To display each pixel:
- Start with the fact that a ray, similar to normalizing from the eye, through a pixel enters the scene. Instead of crossing it with objects in the scene, you just want to find a point on the beam for which the distance from the eye is equal to the selected focal length. Call this point the focal point for the pixel.
- Now select a random starting point on the iris. For a circular aperture, this is quite easy, you can choose a random polar angle and a random radius (no more than the radius of the aperture). You want a uniform distribution throughout the diaphragm, do not try to deviate from the center or anything else.
- Extract the beam from the point of your choice to the iris through focus. Note that it doesn’t necessarily go through the same pixel, which is good.
- Change this ray as usual (for example, tracing a path or just finding the nearest intersection point, etc.).
- Repeat steps 2, 3, and 4 several times, using each random starting point on the aperture each time, but always sending it through the focal point. Summarize the displayed color values from all the rays and use this as the value for this pixel (as usual, divide by the coefficient of attenuation if necessary).
The more rays you use for each pixel, the better the quality will be, of course. I use about 150 rays per pixel to get decent, but not very good quality. You can see the effect with a rather small bite (say, 50 or 60 rays), but fewer rays will tend to create image grain, especially for things that are very out of focus. The number of rays you need also depends on the size of the aperture: a smaller aperture will not require as many rays, but you will not get that blur effect.

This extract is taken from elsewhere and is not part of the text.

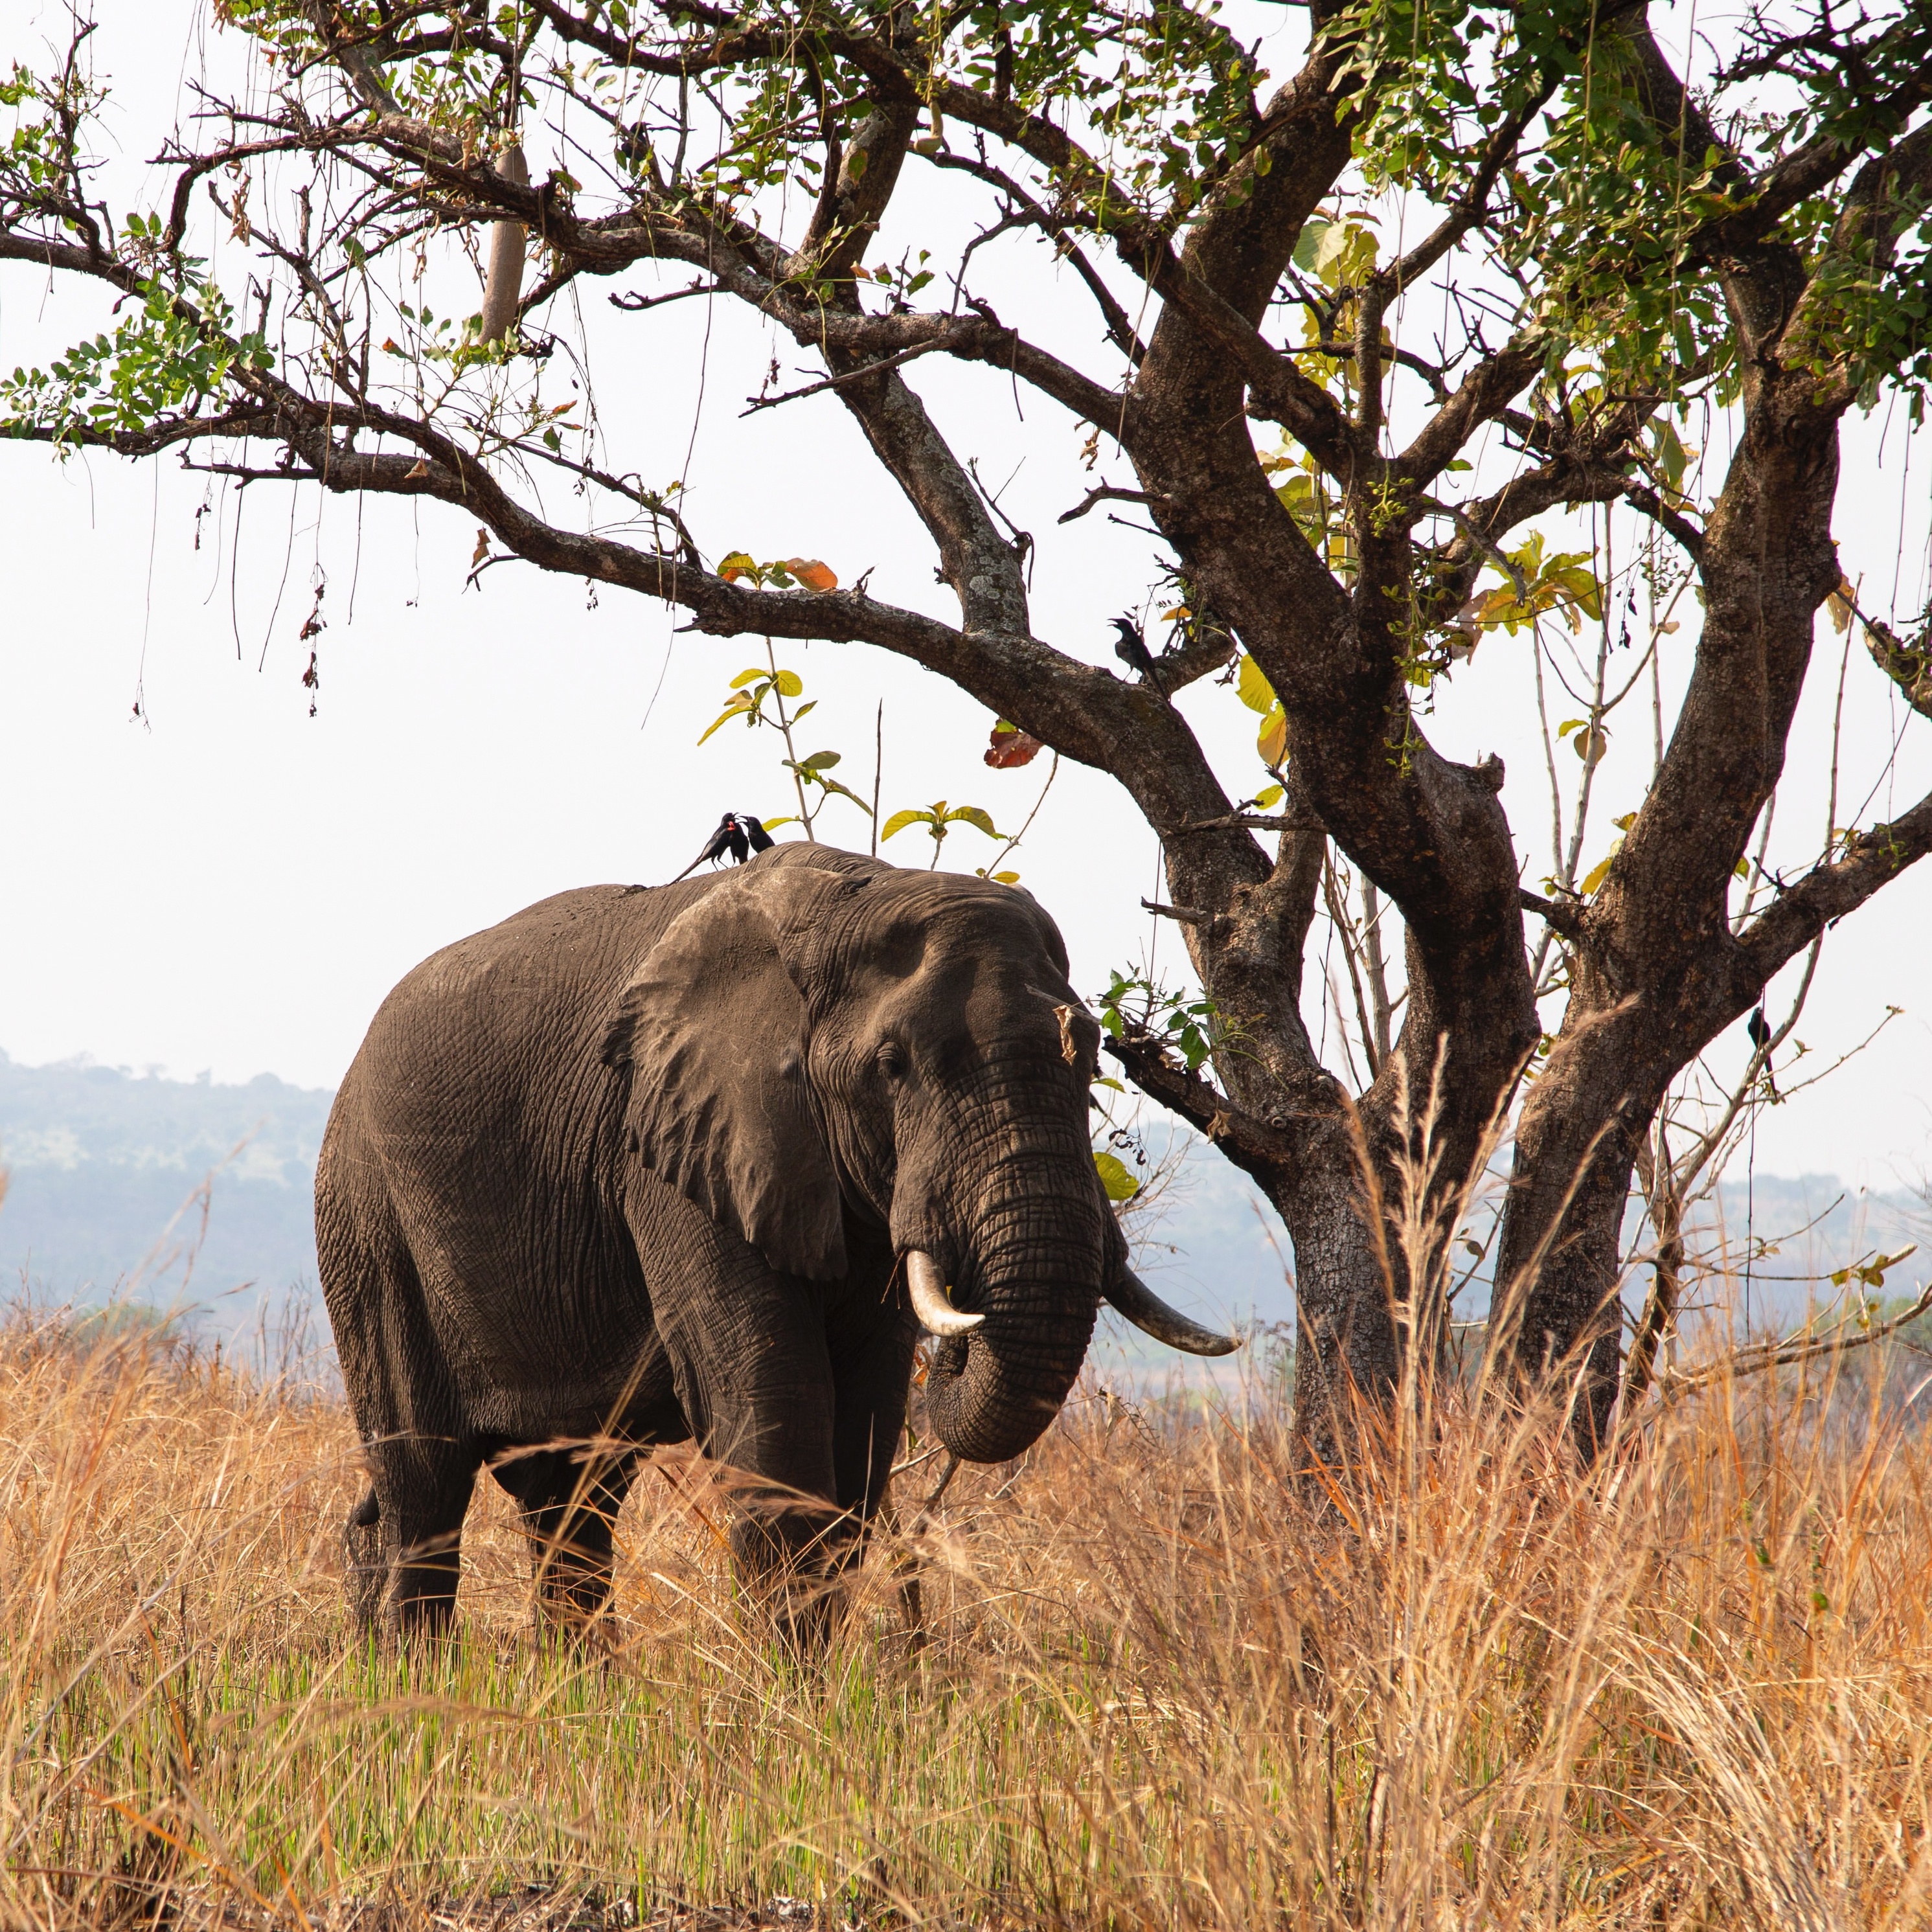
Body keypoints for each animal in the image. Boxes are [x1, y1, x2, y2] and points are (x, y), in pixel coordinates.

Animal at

Obviously, you significantly increase your workload by doing this, essentially multiplying it by the number of rays per pixel, so if you have any optimizations left in your raytracer, now is the right time for this, Good news, if you have several processors available, this confuses the parallel if you find focus for the pixel.
A bit more explanation.
The image below should give you an idea of what is happening and why it works in order to be equivalent to what is really happening in the eye or in the camera. It displays two pixels, one pixel is illustrated in red, the other in blue. Dotted lines from the eye through each pixel to the focal “plane” are the rays that you throw at the beginning to determine the focus for the pixel. Translucent cones indicate a complete set of rays that could be arbitrarily selected to display each pixel (red cone for pixel-1, blue cone for pixel 2). Note that since all the rays pass through the focal point, each cone converges to a point exactly at the focal point.
The overlapping areas of the cones are points in the scene that can be transmitted to both pixel-1 and pixel-2: in other words, they are blurry. Since each cone is a point on the focal "plane", there are no matches between the cones, so the points at this distance are displayed only by one pixel: they are completely in focus. Meanwhile, the farther you go from the focal “plane” (forward or backward), the more the cones expand, so more cones will overlap at any point. Therefore, points that are very close or very far away will be displayed on a large number of different pixels, so they will be very out of focus.